ASSIGNED TASK
Lay out the items as a Markdown table with columns named Row and Text, giving each non-blank line its own numbered row. Omit the pictures.

Stored data:
---*---

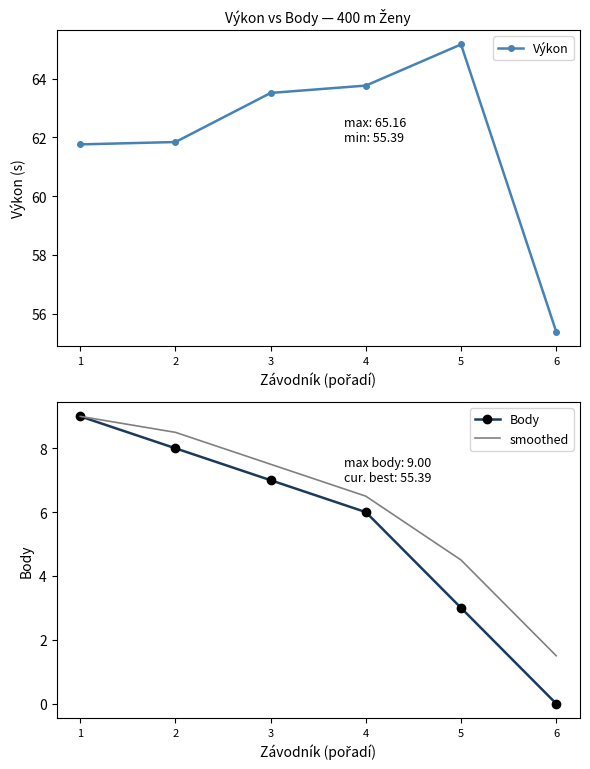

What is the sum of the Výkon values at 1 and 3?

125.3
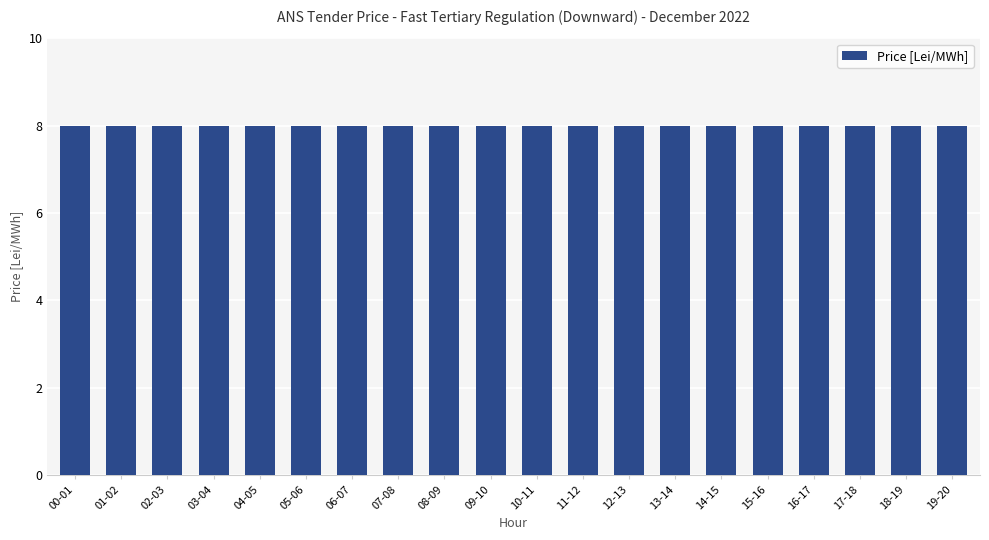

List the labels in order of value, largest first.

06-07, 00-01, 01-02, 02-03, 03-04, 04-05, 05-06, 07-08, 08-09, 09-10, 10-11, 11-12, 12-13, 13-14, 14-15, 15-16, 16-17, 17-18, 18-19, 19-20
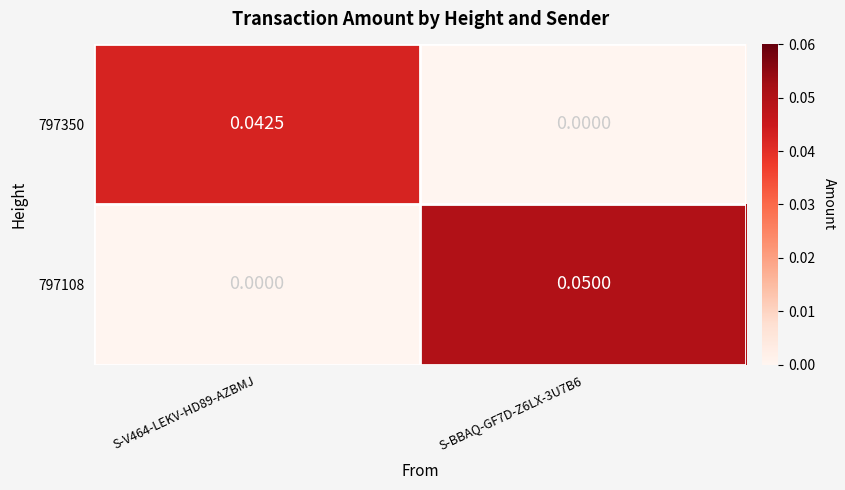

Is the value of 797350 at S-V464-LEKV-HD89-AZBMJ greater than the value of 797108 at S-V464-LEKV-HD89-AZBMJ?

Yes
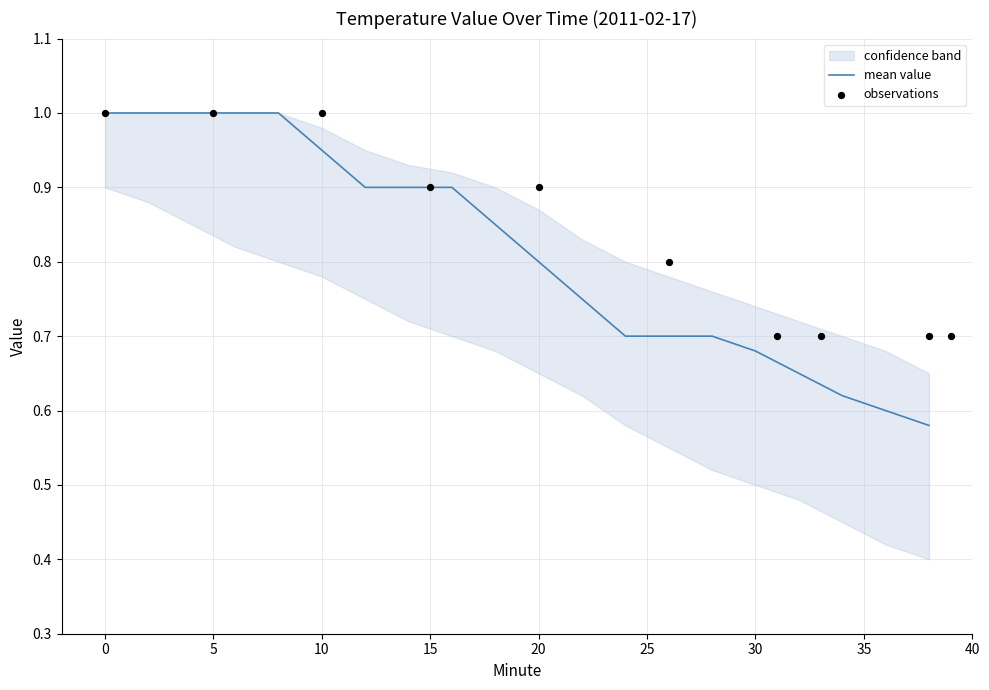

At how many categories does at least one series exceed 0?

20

---*---

SOLUTION TO THIS PROBLEM
| Row | Text |
|---|---|
| 1 | What is the sum of the Výkon values at 1 and 3? |
| 2 | 125.3 |
| 3 | List the labels in order of value, largest first. |
| 4 | 06-07, 00-01, 01-02, 02-03, 03-04, 04-05, 05-06, 07-08, 08-09, 09-10, 10-11, 11-12, 12-13, 13-14, 14-15, 15-16, 16-17, 17-18, 18-19, 19-20 |
| 5 | Is the value of 797350 at S-V464-LEKV-HD89-AZBMJ greater than the value of 797108 at S-V464-LEKV-HD89-AZBMJ? |
| 6 | Yes |
| 7 | At how many categories does at least one series exceed 0? |
| 8 | 20 |